- EpicMealTime
- Developer: Molecube
- Publisher: Epic Meal Time
- Platforms: Android iPhone iPad
- Release: July 25, 2012

= EpicMealTime (video game) =

2012 video game

EpicMealTime is a video game app made for the Android and iPhone/iPad by Canadian studio Molecube, and was released on July 25, 2012. The game is based on the YouTube cooking show, Epic Meal Time and developed by Molecube.

==Gameplay==

A gameplay picture of EpicMealTime

EpicMealTime is entirely a score-based game in which the only goal is to last as long as you can, while gathering more points each try. The player does not take control of the EMT members but instead like Fruit Ninja, the player simply controls objects while not appearing physically inside the game. The only main objective in the game is to feed the EMT member large amounts of unhealthy food as for example: bacon, pizza, cheeseburgers while also including foods that Epic Meal Time has created themselves such as the Meat Cthulhu and "Quarterback Burger". While doing this though, players must keep the members from consuming vegetables which take off one of three lives. If all three lives are used up, the game ends and the score counts up the player's progress.

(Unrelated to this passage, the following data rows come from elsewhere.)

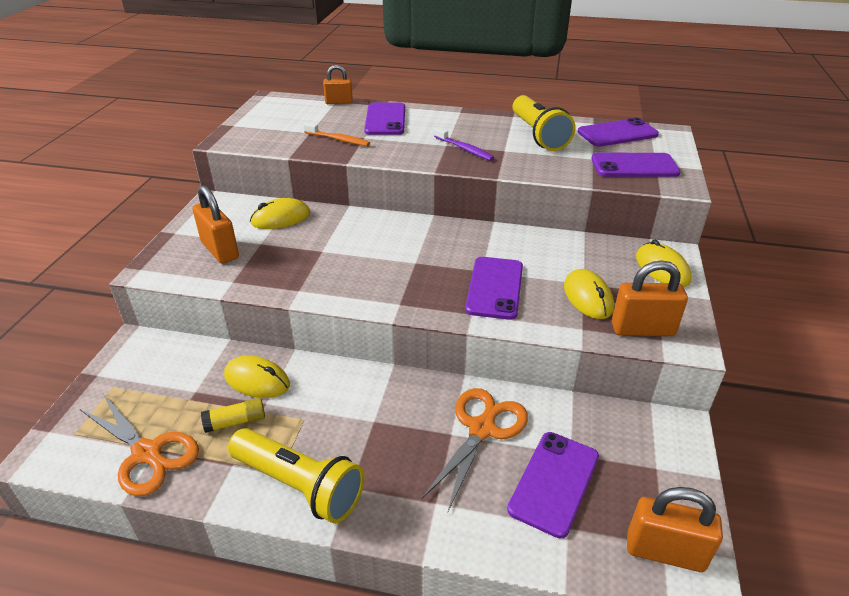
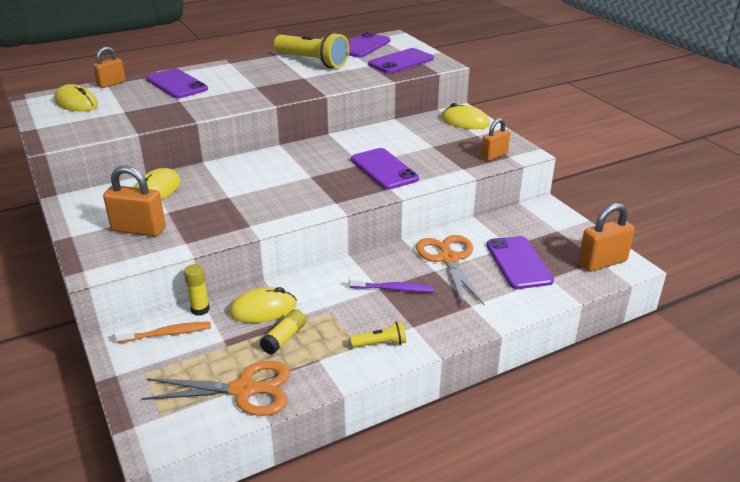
camera: 40 degrees left, 5 degrees down
yellow flashlight [228,428,364,524] -> yellow flashlight [350,321,406,348], size x0.46
orange toothbrush [303,122,370,146] -> orange toothbrush moved to [114,322,211,343]
purple toothbrush [434,127,494,161] -> purple toothbrush moved to [349,276,434,292]
yellow mouse [564,269,614,319] -> yellow mouse moved to [54,84,98,111]
orange padlock [612,260,688,336] -> orange padlock [481,118,510,161], size x0.66
none -> yellow glue stick [184,264,209,316]

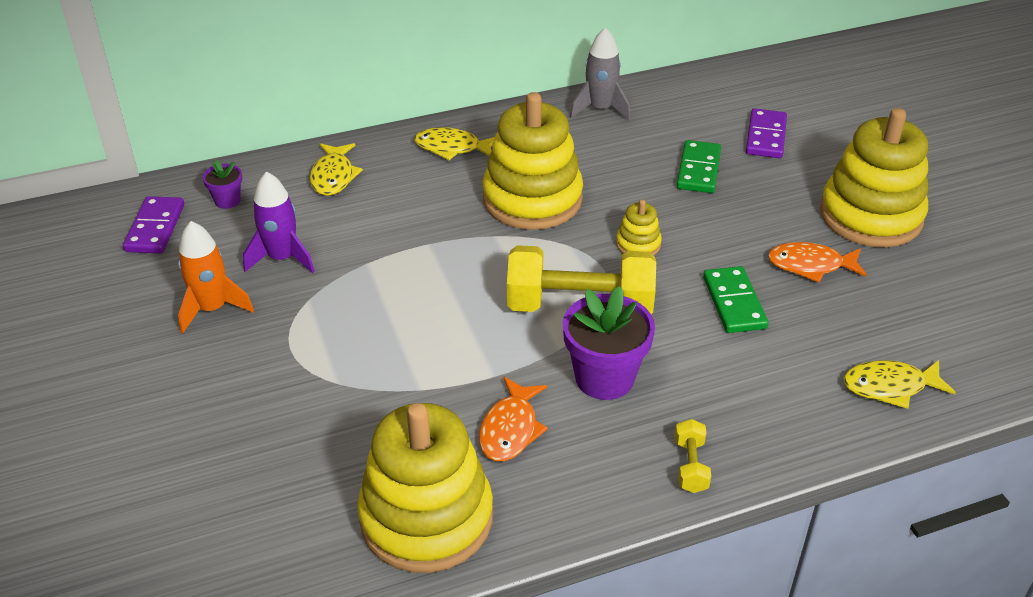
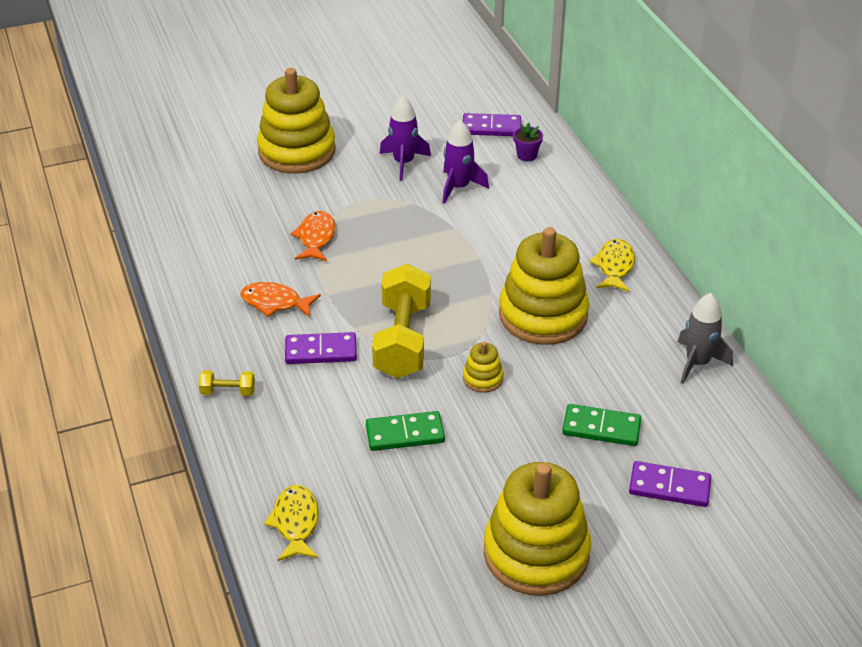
camera: 90 degrees right, 0 degrees up
orange rocket [178,221,254,334] -> purple rocket [380,96,431,181]
yellow fish [310,143,363,196] -> none
yellow stacking toy [357,403,493,573] -> yellow stacking toy moved to [257,68,336,173]
purple flower pot [563,286,655,400] -> purple domino [285,332,357,364]
orange fish [768,242,867,282] -> orange fish moved to [291,211,335,261]

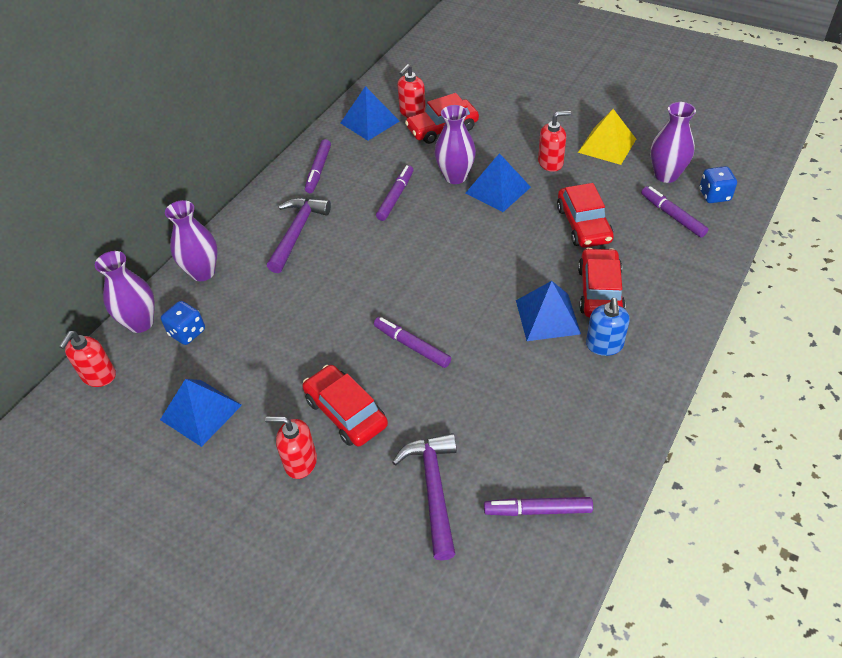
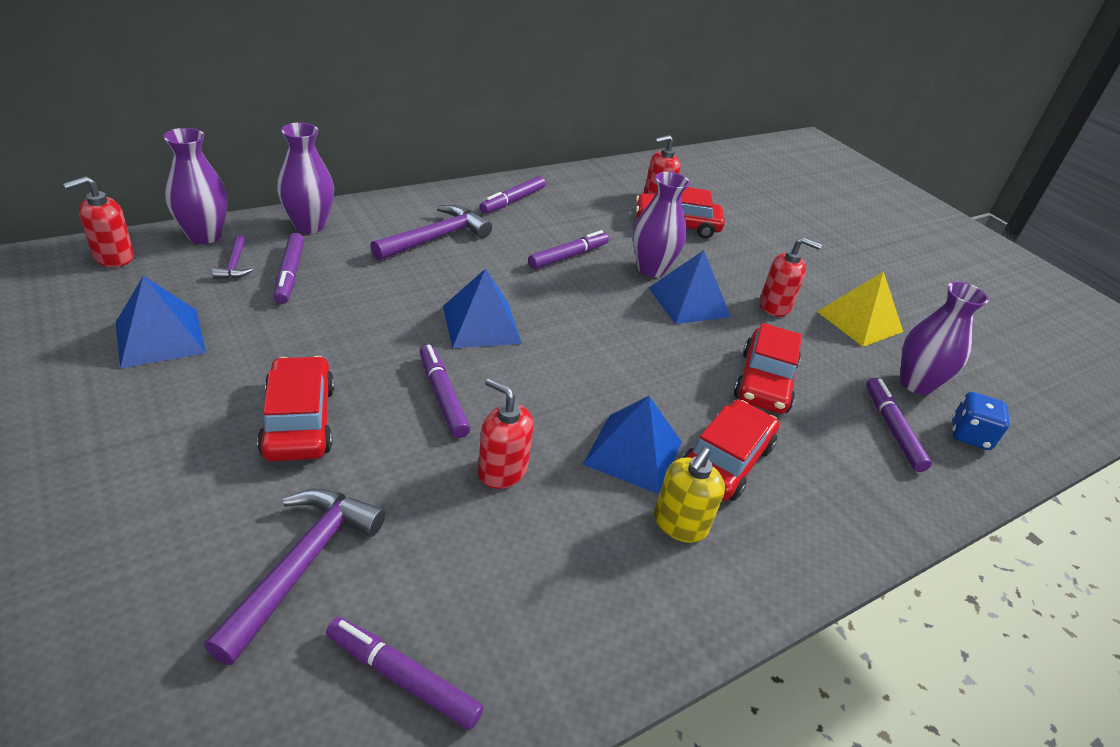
camera: 20 degrees right, 10 degrees down
blue dice [161,301,205,345] -> purple hammer [212,235,253,279]
red soap dispenser [265,416,317,479] -> red soap dispenser moved to [478,378,533,489]
blue pyramid [340,86,400,141] -> blue pyramid moved to [443,268,522,348]
blue soap dispenser [586,298,630,356] -> yellow soap dispenser [654,447,725,543]
none -> purple marker [274,233,304,304]

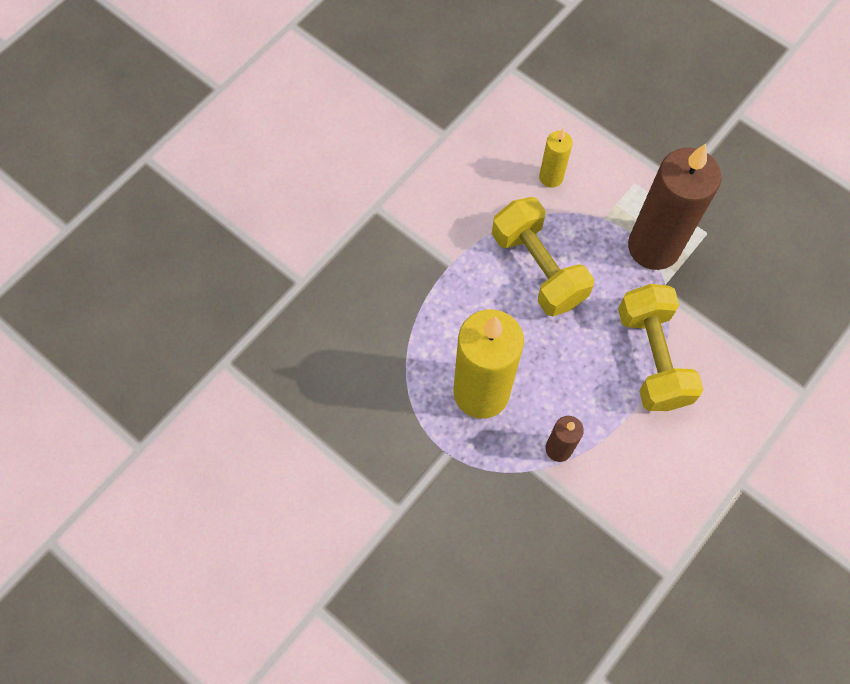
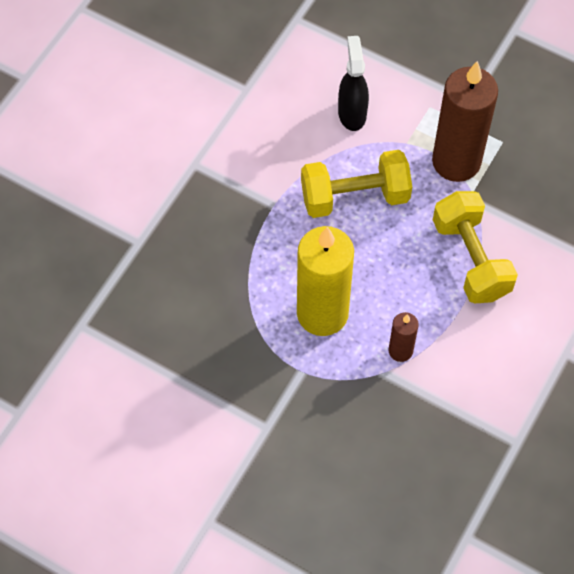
camera: 10 degrees left, 5 degrees down
yellow dumbbell [492,197,594,316] -> yellow dumbbell turned 60 degrees counterclockwise [301,150,412,218]
yellow candle [539,129,573,188] -> black spray bottle [338,36,369,131]

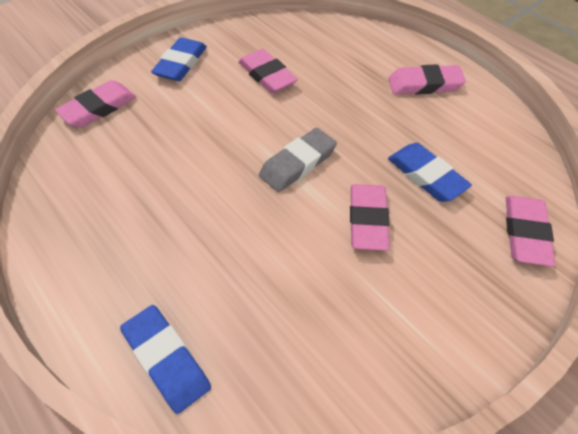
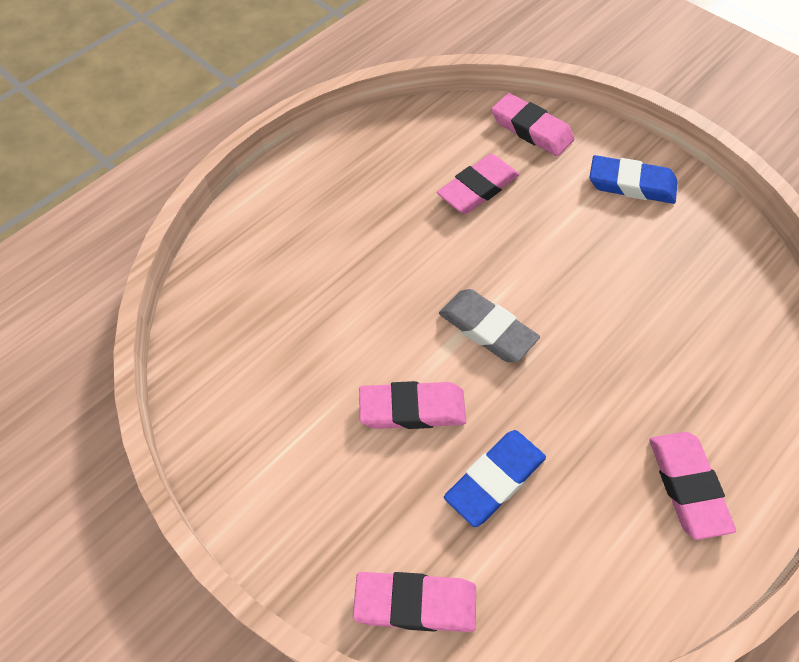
camera: 85 degrees right, 5 degrees up
blue eraser [120,305,211,414] -> none
pink eraser [238,49,298,94] -> pink eraser moved to [437,154,519,214]

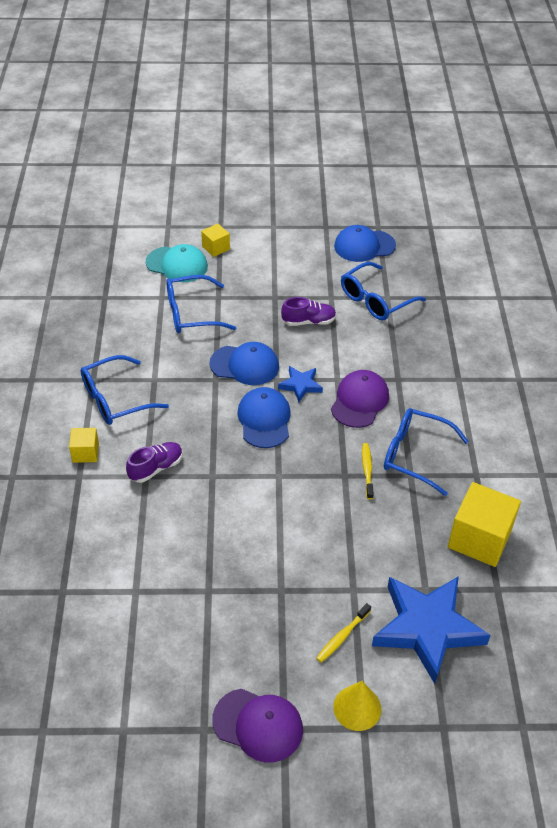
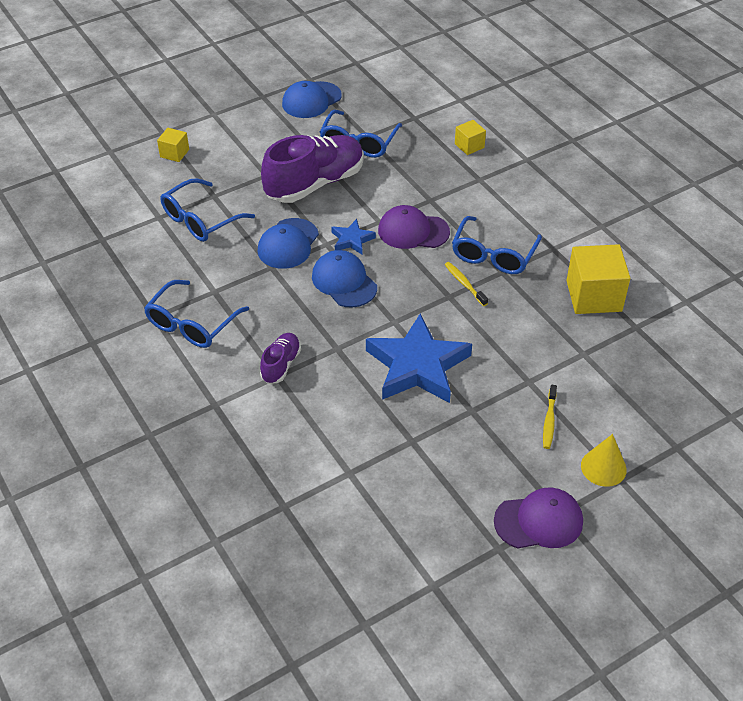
camera: 30 degrees left, 0 degrees up
yellow cube [69,428,99,463] -> yellow cube moved to [455,120,486,155]
turquoise cap [146,244,208,282] -> none
blue cap [209,342,279,385] -> blue cap turned 135 degrees clockwise [257,218,319,269]
purple shoe [281,297,336,326] -> purple shoe [261,135,364,203], size x2.05
purple cap [331,370,389,428] -> purple cap turned 75 degrees counterclockwise [378,205,450,249]
blue star [372,576,491,684] -> blue star moved to [366,314,472,403]
blue glasses [384,408,469,496] -> blue glasses turned 60 degrees counterclockwise [452,216,542,274]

 Scores are qualified by the amount of calories and fat the player acquires from eating many of the disgusting foods after the round is over. The score calculates and awards the player "Internet money" in which they can buy upgrades for the game. The Upgrades include new Caps that have special abilities, unlocking crew members, buying new types of food, acquiring various backgrounds and extra lives. Since the game's release, the crew upgrade option has been halted and only Harley Morenstein is available.